I just bought a TrendSonic SA11A Series Computer box. As I was fitting the motherboard (ASRock AM2NF3-VSTA) I could not fit the front cables on it because the names on the cables did not match the motherboard's manual.

I was told that this motherboard was compatible with the case.

Please help. I am loosing my nut at the moment. 

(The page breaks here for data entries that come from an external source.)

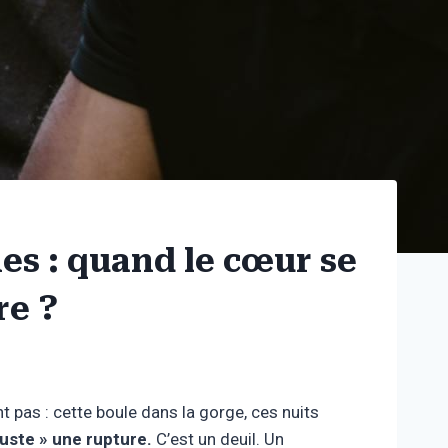
es : quand le cœur se
re ?
nt pas : cette boule dans la gorge, ces nuits
juste » une rupture.
C’est un deuil. Un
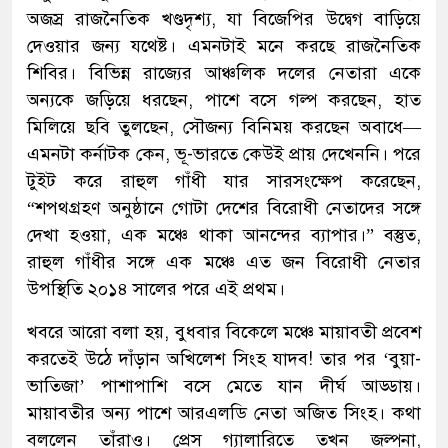
অজস্র রাজনৈতিক খণ্ডদৃশ্য, যা বিজেপির উদ্বেগ বাড়িয়ে
দেওয়ার জন্য যথেষ্ট। এমনটাই মনে করছে রাজনৈতিক
শিবির। বিভিন্ন রাজ্যের আঞ্চলিক দলের নেতারা একে
অন্যকে জড়িয়ে ধরছেন, পাশে বসে গল্প করছেন, হাত
মিলিয়ে ছবি তুলছেন, সৌজন্য বিনিময় করছেন অবাধে—
এমনটা কর্নাটক কেন, ভূ-ভারতে কেউই প্রায় দেখেননি। পরে
টুইট করে রাহুল গাঁধী যার সারসংক্ষেপ করেছেন,
“শপথগ্রহণ অনুষ্ঠানে গোটা দেশের বিরোধী নেতাদের সঙ্গে
দেখা হওয়া, এক মঞ্চে থাকা আনন্দের ব্যাপার।” বস্তুত,
রাহুল গাঁধীর সঙ্গে এক মঞ্চে এত জন বিরোধী নেতার
উপস্থিতি ২০১৪ সালের পরে এই প্রথম।
খবরে আরো বলা হয়, বুধবার বিকেলে মঞ্চে মায়াবতী প্রবেশ
করতেই উঠে দাঁড়ান অখিলেশ সিংহ যাদব! তার পর ‘বুয়া-
ভাতিজা’ পাশাপাশি বসে মেতে যান দীর্ঘ আড্ডায়।
মায়াবতীর অন্য পাশে আরএলডি নেতা অজিত সিংহ। কথা
বললেন তাঁরাও। প্রেস গ্যালারিতে তখন জল্পনা,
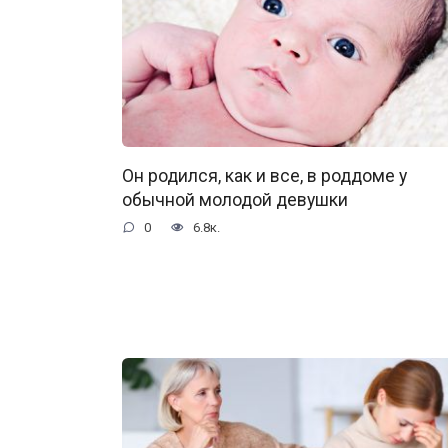
Он родился, как и все, в роддоме у
обычной молодой девушки
0
6.8к.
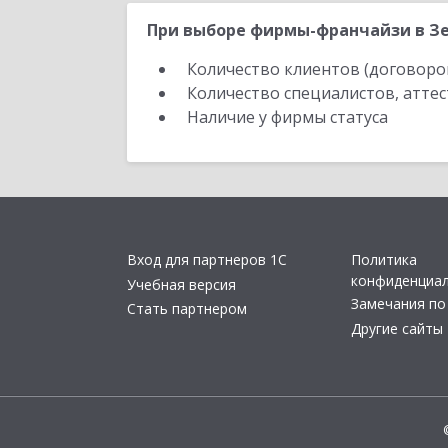
При выборе фирмы-франчайзи в Зе
Количество клиентов (договоро
Количество специалистов, атте
Наличие у фирмы статуса
Вход для партнеров 1С
Политика
конфиденциа
Учебная версия
Замечания по
Стать партнером
Другие сайты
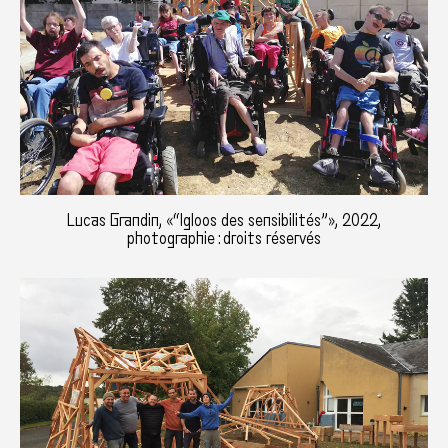
Lucas Grandin, «“Igloos des sensibilités”», 2022,
photographie : droits réservés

Here are the front panel cable details:

Audio Plugs:
Green - Mic-In
Orange - Mic-BIAS
Yellow - Return L
Blue - Return R
White - SpkOut L
Red - SpkOut R
Black - GND

USB Plugs:

USB 1:
Red - VCC1
Black - 1 GND
White - 1 - D
Green - 1 + D

USB 2:
Red - VCC2
Black - 2 GND
White - 2 - D
Green - 2 + D

And Power SW with 2 pins

Thanks


----------



## Who's Me (Aug 29, 2006)

I think this will work, someone please correct me if I am wrong.

Audio Plugs:
Green - Mic-In =Mic
Orange - Mic-BIAS =Mic power
Yellow - Return L =Backout L
Blue - Return R =Backout R
White - SpkOut L =AUD-OUT L
Red - SpkOut R =AUD-OUT R
Black - GND =GND

USB Plugs:

USB 1:
Red - VCC1 =USB Power
Black - 1 GND =GND
White - 1 - D =P-4
Green - 1 + D =P+4

USB 2:
Red - VCC2 =USB Power 
Black - 2 GND =GND
White - 2 - D =P-5
Green - 2 + D =P+5

And Power SW with 2 pins =One to PWRBTN# and One to GND doesn't matter which.


----------



## AvicusUK (Sep 19, 2009)

Thank you very much. you're a star


----------



## Who's Me (Aug 29, 2006)

No problem, glad to help.
If everything is good you can mark the thread solved at the top.


----------